A writer friend of mine recently bemoaned that some books read as if the author sat down and said, “Right! I am now going to write a prize-winning novel!” – and bam, said author is on the festival circuit and getting prize stickers on books, process kowtowing to book sales.

If that’s true, then Dodge Rose is the opposite, a book in which the author sat down and said: “Right! I’m now going to write a novel to piss off all the readers of prize-winning books!”, with book sales considered of no importance and process everything.

I’m okay with either scenario as long as I care about someone in the book. I think I’m supposed to care about a house. Or the stuff inside of the house.

In the second half of the book we meet the deceased Dodge, who is only a child. This introduction does nothing for plot because there is no plot. Nor does it move any of the characters forward because the book lacks characterisation. We become aware that everything Eliza and Max try to sell in part one is what’s being accumulated in part two.

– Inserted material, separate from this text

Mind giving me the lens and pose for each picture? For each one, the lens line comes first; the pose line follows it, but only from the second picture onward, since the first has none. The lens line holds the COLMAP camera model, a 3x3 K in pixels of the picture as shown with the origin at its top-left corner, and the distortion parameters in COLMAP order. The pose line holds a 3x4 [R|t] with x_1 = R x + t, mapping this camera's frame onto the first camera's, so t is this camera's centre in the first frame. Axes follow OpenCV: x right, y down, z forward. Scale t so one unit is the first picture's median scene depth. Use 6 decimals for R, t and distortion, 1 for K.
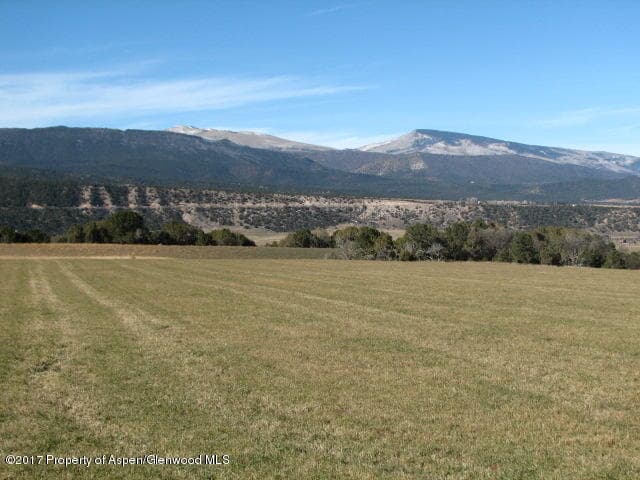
lens RADIAL K [[1071.7, 0, 314.8], [0, 1071.7, 236.8], [0, 0, 1]] dist [0.096064, 0.000000]
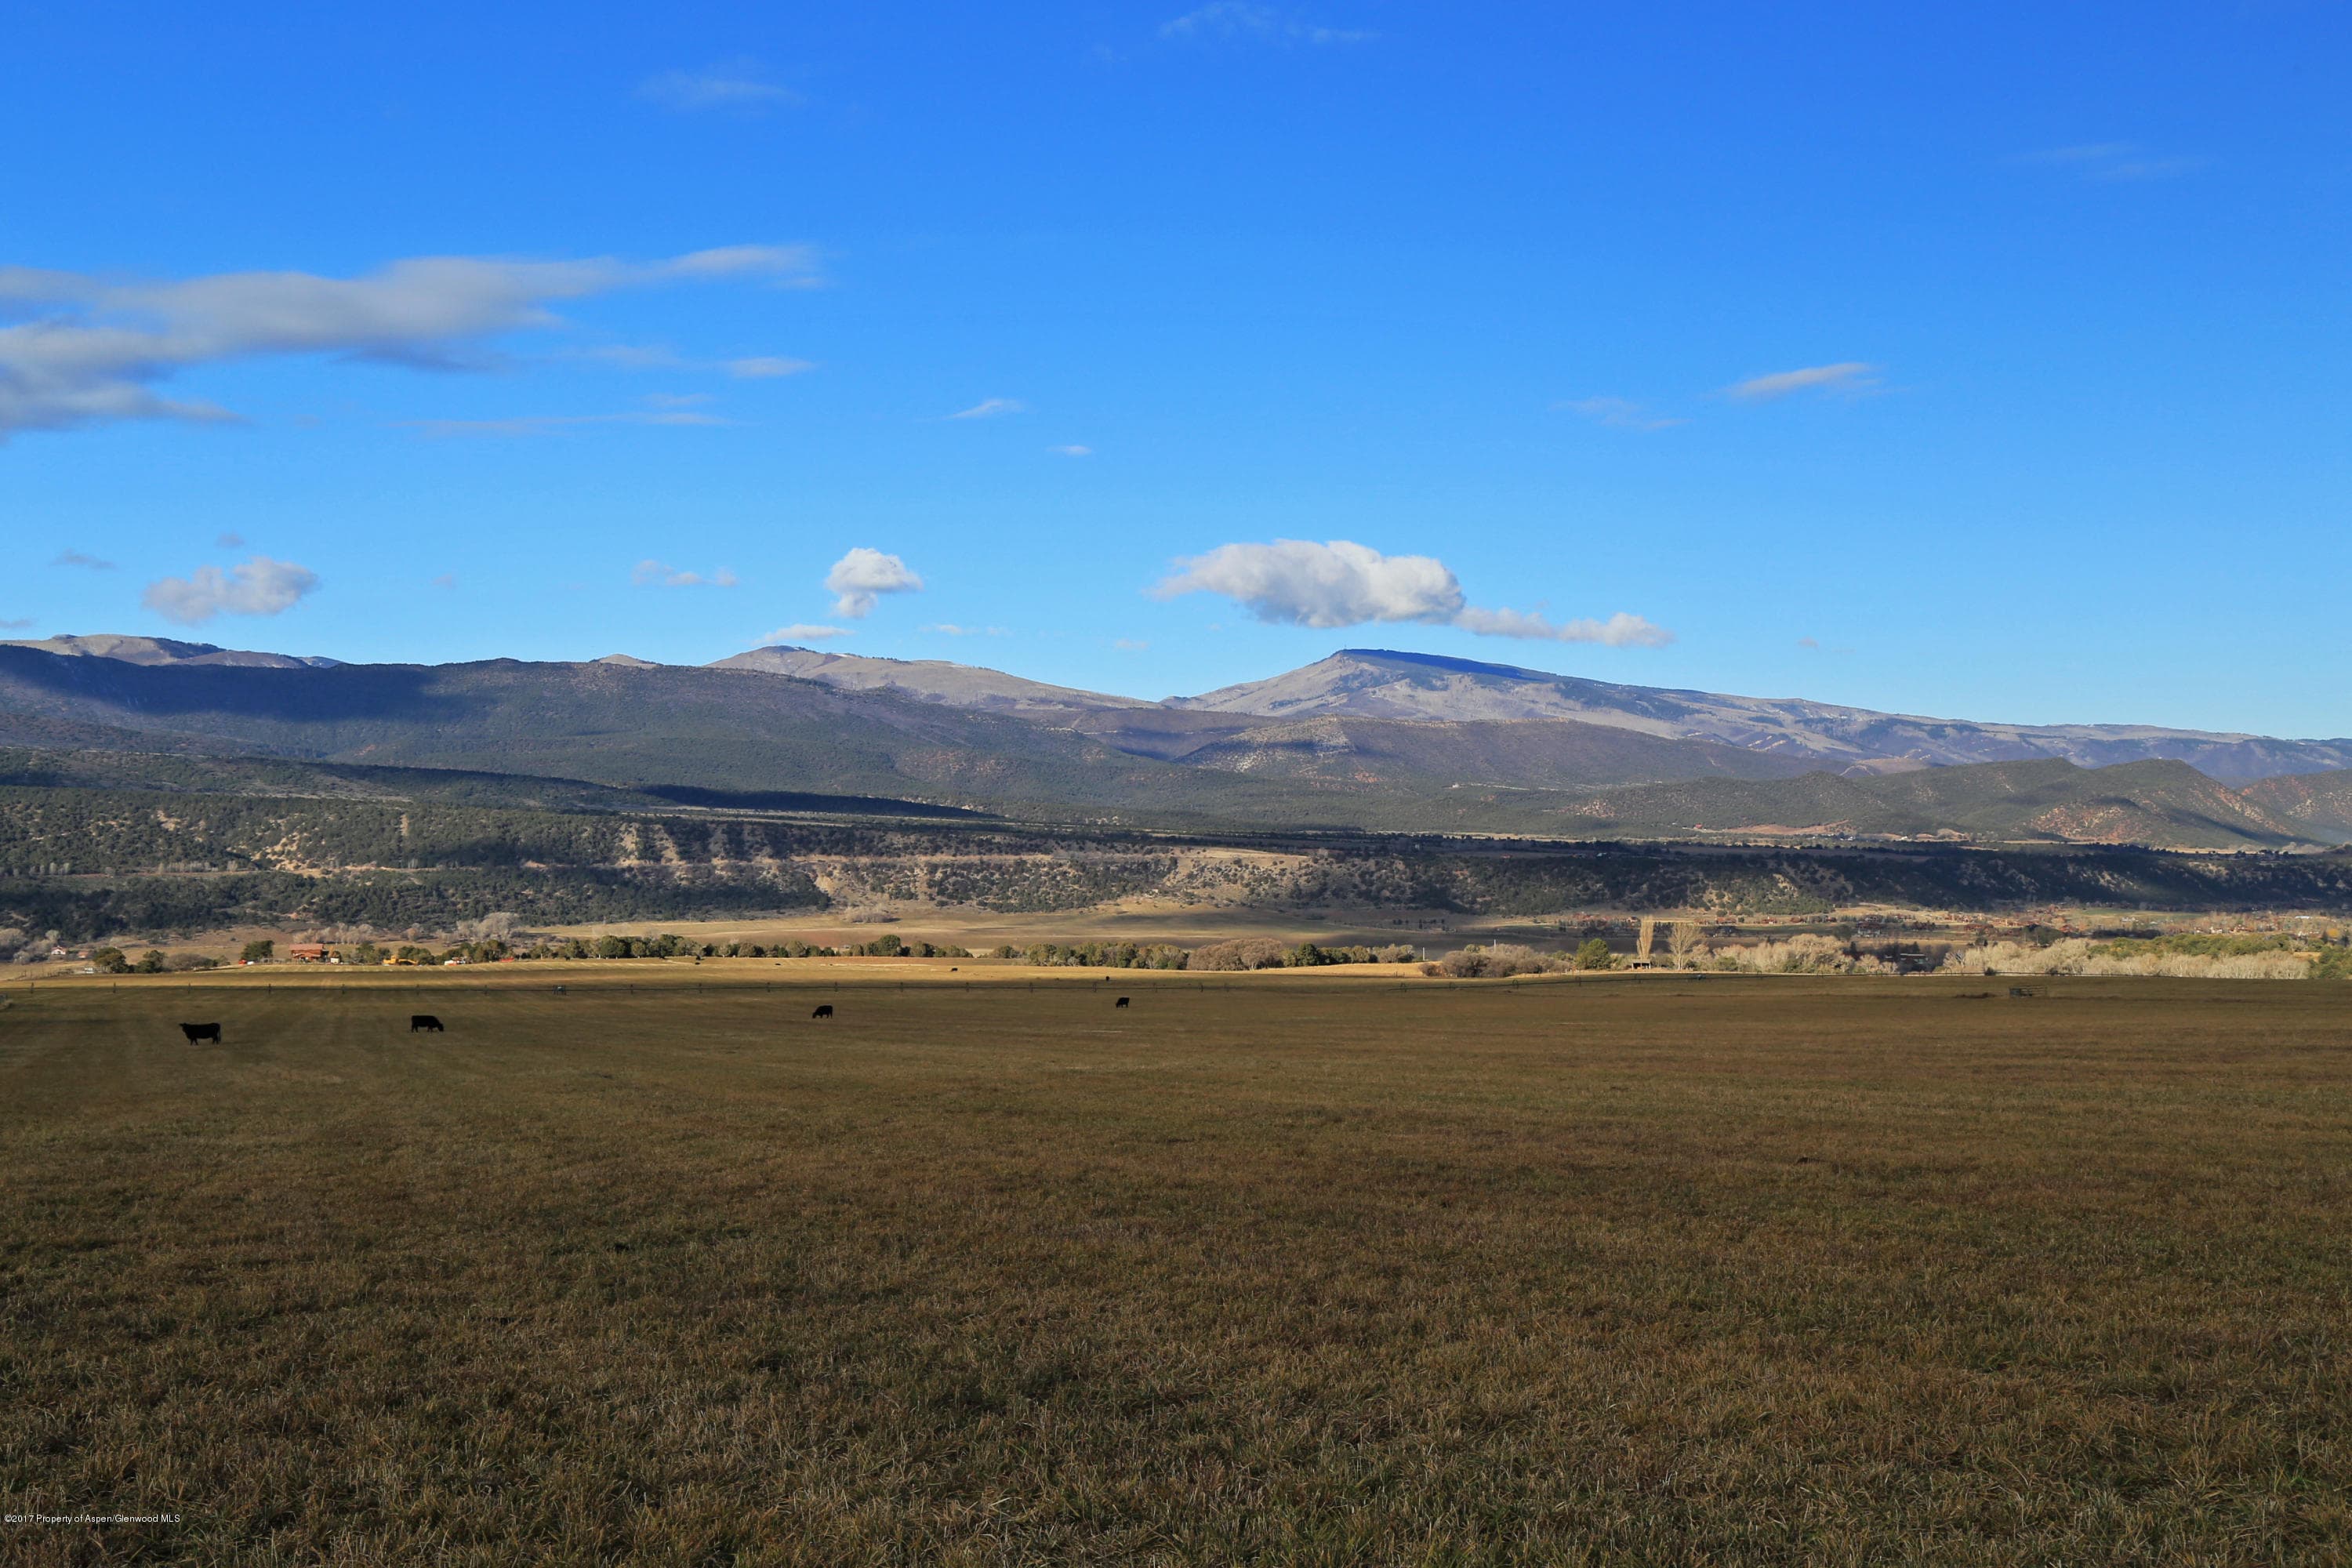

It’s clever, but I have to go back to empathy here. I want a connection over style (call me a middle-brow literary reader) or better yet: connection paired with style.

Cox’s language is searing and pure, that’s a given, but don’t expect to be emotionally invested in this book. It’s a thinking book. It’ll be talked about in most intellectual circles for a very long time, no doubt, so get your copy now if you want to join the discussion.

Jack Cox’s Dodge Rose is published by Text Publishing, $29.99.